[Opening Passage provided section]

As an international supermodel, Tasha Vasconcelos is used to travelling the world in luxury. But these days she travels in relatively low-key style.
Born in 1966 in Beira, Mozambique to a Portuguese father and British mother, Tasha’s family fled to Zimbabwe and then to Canada to escape civil war in those countries.
“I have suffered under very difficult situations and I think that that part of my life has never left me,” said Tasha during her recent visit to Kenya. It was in Canada that she was spotted by a modelling agency at the age of 19, setting off a successful career as an international supermodel.
She could have chosen to live a comfortable life in the West, but underneath the beauty and glamour, her heart was in Africa. She now uses her international stature to help communities in need.
In 2016, Tasha was appointed UN Women’s Global Champion for Planet 50-50 by 2030 by the United Nations.
The beginning
Through a chance meeting in 2005 with a Canadian doctor who had worked in Malawi, Tasha became aware of the health and medical problems bedevilling Malawi, a country with one of the highest maternal death rates and mother-to-child HIV transmission.
In 2006 she founded AMOR (Aide Mondiale Orphelins Réconfort, translated as Global Aid and Help for Orphans), a charity that works to improve maternal and child health, and to empower women. Although she had no experience in humanitarian work, using her contacts with people of power and money, AMOR built a maternity hospital in Malawi.
The AMOR Kasese Maternity Hospital opened in 2009 in central Malawi. Today, the maternal HIV transmission rate in that part of the country has dropped to 11 per cent from 25 per cent.

[Closing Passage provided section]

» **Work instructions**:
- A) According to the passage about Tasha Vasconcelos, how old was she when a modeling agency spotted her?
- B) Turn the paragraph of the passage about Tasha Vasconcelos that begins "In 2006 she founded AMOR" into a short list of its main facts.
The records come from a source separate from the text.

[Opening Given data section]

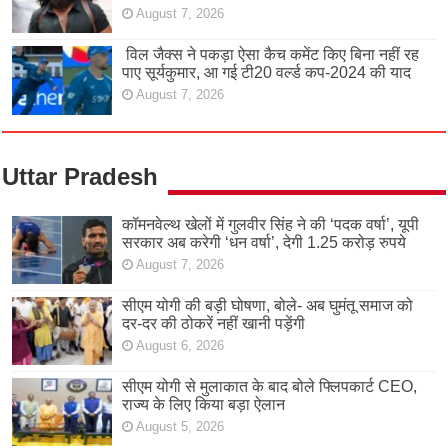
August 7, 2026
विल जैक्स ने पकड़ा ऐसा कैच कमेंट किए बिना नहीं रह
पाए सूर्यकुमार, आ गई टी20 वर्ल्ड कप-2024 की याद
August 7, 2026
Uttar Pradesh
कॉमनवेल्थ खेलों में गुलवीर सिंह ने की ‘पदक वर्षा’, यूपी
सरकार अब करेगी ‘धन वर्षा’, देगी 1.25 करोड़ रुपये
August 7, 2026
सीएम योगी की बड़ी घोषणा, बोले- अब घुमंतू समाज को
दर-दर की ठोकरें नहीं खानी पड़ेंगी
August 6, 2026
सीएम योगी से मुलाकात के बाद बोले फ्लिपकार्ट CEO,
राज्य के लिए किया बड़ा ऐलान
August 5, 2026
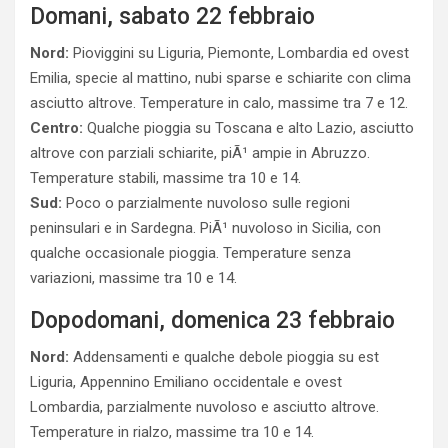
Domani, sabato 22 febbraio
Nord:
Pioviggini su Liguria, Piemonte, Lombardia ed ovest
Emilia, specie al mattino, nubi sparse e schiarite con clima
asciutto altrove. Temperature in calo, massime tra 7 e 12.
Centro:
Qualche pioggia su Toscana e alto Lazio, asciutto
altrove con parziali schiarite, piÃ¹ ampie in Abruzzo.
Temperature stabili, massime tra 10 e 14.
Sud:
Poco o parzialmente nuvoloso sulle regioni
peninsulari e in Sardegna. PiÃ¹ nuvoloso in Sicilia, con
qualche occasionale pioggia. Temperature senza
variazioni, massime tra 10 e 14.
Dopodomani, domenica 23 febbraio
Nord:
Addensamenti e qualche debole pioggia su est
Liguria, Appennino Emiliano occidentale e ovest
Lombardia, parzialmente nuvoloso e asciutto altrove.
Temperature in rialzo, massime tra 10 e 14.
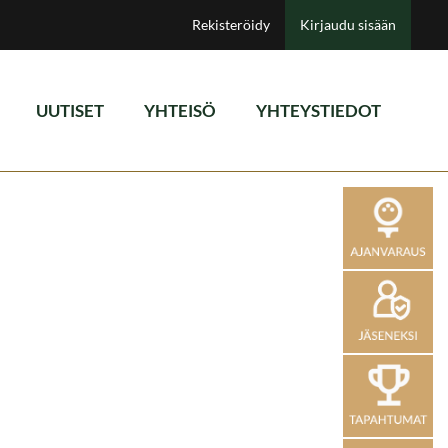
Rekisteröidy
Kirjaudu sisään
UUTISET
YHTEISÖ
YHTEYSTIEDOT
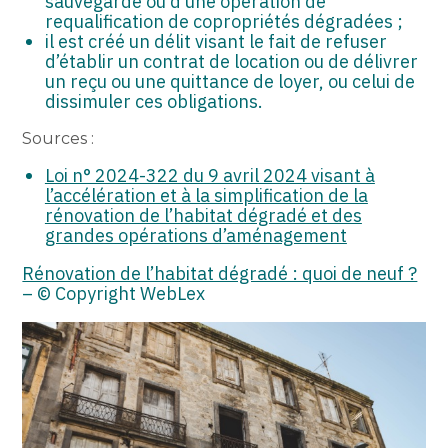
sauvegarde ou d’une opération de
requalification de copropriétés dégradées ;
il est créé un délit visant le fait de refuser
d’établir un contrat de location ou de délivrer
un reçu ou une quittance de loyer, ou celui de
dissimuler ces obligations.
Sources :
Loi n° 2024-322 du 9 avril 2024 visant à
l’accélération et à la simplification de la
rénovation de l’habitat dégradé et des
grandes opérations d’aménagement
Rénovation de l’habitat dégradé : quoi de neuf ?
– © Copyright WebLex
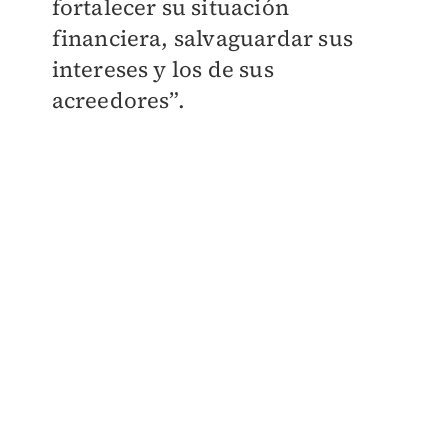
fortalecer su situación
financiera, salvaguardar sus
intereses y los de sus
acreedores”.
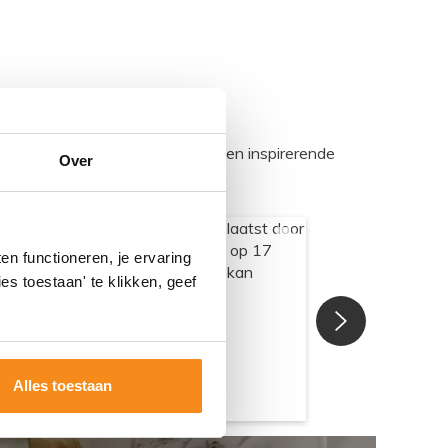
egadumpnl. Samen bouwen we een inspirerende
Over
n functioneren, je ervaring
es toestaan' te klikken, geef
Alles toestaan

[Closing Given data section]

» **List of answers**:
- A) She was 19 when a modeling agency spotted her in Canada.

- B)
- In 2006, Tasha founded AMOR (Aide Mondiale Orphelins Réconfort, translated as Global Aid and Help for Orphans).
- The charity works to improve maternal and child health and to empower women.
- She had no experience in humanitarian work.
- Using her contacts with people of power and money, AMOR built a maternity hospital in Malawi.